Basho, considéré le maître à l’origine du haïku, était un poète itinérant et son intérêt pour le zen donna cette empreinte spirituelle au haïku. Personnellement je trouve que le haïku est très proche de la méditation. C’est dans le silence intérieur que peut se produire le vide nécessaire à l’ouverture spirituelle, qui n’est autre pour moi que la réceptivité à l’énergie cosmique circulant dans tout l’univers et créant un lien entre toutes choses, en nous et autour de nous.
tombée du jour –
dans le jardin seulement
le chant des insectes
Ryokan
Le tanka est une forme de poésie lyrique qui utilise le rythme et la musicalité des mots. Il désigne un chant court prononcé à voix haute. Le mot se matérialise en son et met en vibration un espace de résonance que l'autre perçoit et qui le touche émotionnellement. Dans le shintoïsme, chaque son est considéré sacré, en outres la puissance du son entre en correspondance avec la puissance du nombre. Dans le tanka cela signifie que la sonorité associée au rythme fixe des vers de 5 ou 7 syllabes pour un total de 31, développe certaines vibrations qui rejoignent celles d’un son cosmique primordial, comparable à ce qui se passe avec les incantations ou avec la musique.
La version écrite du tanka date du Man’Yôshû, la première anthologie publiée en 760, mais en réalité ce poème provient d’une antique tradition orale. Une légende veut que le premier tanka ait été prononcé par Susanoo, le kami de la tempête et des océans, reporté dans le Kojiki qui contient les mythes shintoïstes :
« Des nuages se rassemblent à Izumo
des murs solides j’érige autour de mon épouse des murs solides »
La répétition est typique des incantations.
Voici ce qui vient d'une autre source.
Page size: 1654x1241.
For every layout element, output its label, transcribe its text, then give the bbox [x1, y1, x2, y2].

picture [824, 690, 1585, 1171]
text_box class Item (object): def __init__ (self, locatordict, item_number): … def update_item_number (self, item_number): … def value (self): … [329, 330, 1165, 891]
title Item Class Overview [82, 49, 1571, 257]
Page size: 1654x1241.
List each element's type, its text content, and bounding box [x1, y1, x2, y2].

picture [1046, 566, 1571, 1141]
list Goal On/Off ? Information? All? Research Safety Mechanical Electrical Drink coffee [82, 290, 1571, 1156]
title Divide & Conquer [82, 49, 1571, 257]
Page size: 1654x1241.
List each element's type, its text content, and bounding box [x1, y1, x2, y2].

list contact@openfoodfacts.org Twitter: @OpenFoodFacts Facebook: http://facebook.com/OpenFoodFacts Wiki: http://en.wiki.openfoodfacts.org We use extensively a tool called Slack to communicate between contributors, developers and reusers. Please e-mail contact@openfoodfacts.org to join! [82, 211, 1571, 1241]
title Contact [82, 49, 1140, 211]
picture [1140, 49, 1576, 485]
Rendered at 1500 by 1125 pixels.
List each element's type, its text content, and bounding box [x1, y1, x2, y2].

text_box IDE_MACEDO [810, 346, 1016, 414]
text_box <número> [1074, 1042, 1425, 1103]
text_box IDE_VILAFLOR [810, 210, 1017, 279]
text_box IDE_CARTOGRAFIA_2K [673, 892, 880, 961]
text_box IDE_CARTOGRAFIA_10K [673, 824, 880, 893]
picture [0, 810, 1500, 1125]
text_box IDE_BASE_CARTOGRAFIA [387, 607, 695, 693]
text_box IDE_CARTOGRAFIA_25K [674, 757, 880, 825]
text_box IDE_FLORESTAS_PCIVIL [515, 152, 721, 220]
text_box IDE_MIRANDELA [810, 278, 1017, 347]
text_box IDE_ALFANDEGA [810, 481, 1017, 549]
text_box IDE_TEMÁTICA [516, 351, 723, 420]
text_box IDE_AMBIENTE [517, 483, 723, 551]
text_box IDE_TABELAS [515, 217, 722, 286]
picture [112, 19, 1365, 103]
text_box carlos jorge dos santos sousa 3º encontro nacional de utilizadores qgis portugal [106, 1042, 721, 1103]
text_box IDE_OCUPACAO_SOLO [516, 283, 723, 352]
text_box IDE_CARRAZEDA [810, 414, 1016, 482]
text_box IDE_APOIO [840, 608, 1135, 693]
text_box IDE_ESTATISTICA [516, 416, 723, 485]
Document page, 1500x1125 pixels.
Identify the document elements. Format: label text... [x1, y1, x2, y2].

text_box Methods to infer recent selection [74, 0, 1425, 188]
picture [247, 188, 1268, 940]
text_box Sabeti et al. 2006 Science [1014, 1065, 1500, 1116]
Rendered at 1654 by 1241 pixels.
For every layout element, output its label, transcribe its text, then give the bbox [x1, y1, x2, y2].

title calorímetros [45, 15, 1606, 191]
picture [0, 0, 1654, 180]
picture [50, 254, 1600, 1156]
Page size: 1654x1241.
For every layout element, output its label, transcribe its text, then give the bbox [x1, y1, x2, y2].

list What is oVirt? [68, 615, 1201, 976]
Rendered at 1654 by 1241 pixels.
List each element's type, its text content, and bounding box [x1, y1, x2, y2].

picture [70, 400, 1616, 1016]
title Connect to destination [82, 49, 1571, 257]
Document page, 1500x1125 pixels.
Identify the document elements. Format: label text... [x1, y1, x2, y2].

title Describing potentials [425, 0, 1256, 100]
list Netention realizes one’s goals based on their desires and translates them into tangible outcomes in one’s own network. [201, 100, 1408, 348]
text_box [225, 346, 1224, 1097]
Le tanka dérive des chants pour les kamis, déités japonaises et nombre d’entre eux étaient de véritables formules magiques (majinai no uta). Dans le Man’yoshu certains sont reconnaissables aux mots-oreillers, makura kotoba, une figure rhétorique énigmatique. Leur présence s'explique plus pour leur effet sonore que pour leur sens, ce qui nous renvoie au pouvoir spirituel des mots.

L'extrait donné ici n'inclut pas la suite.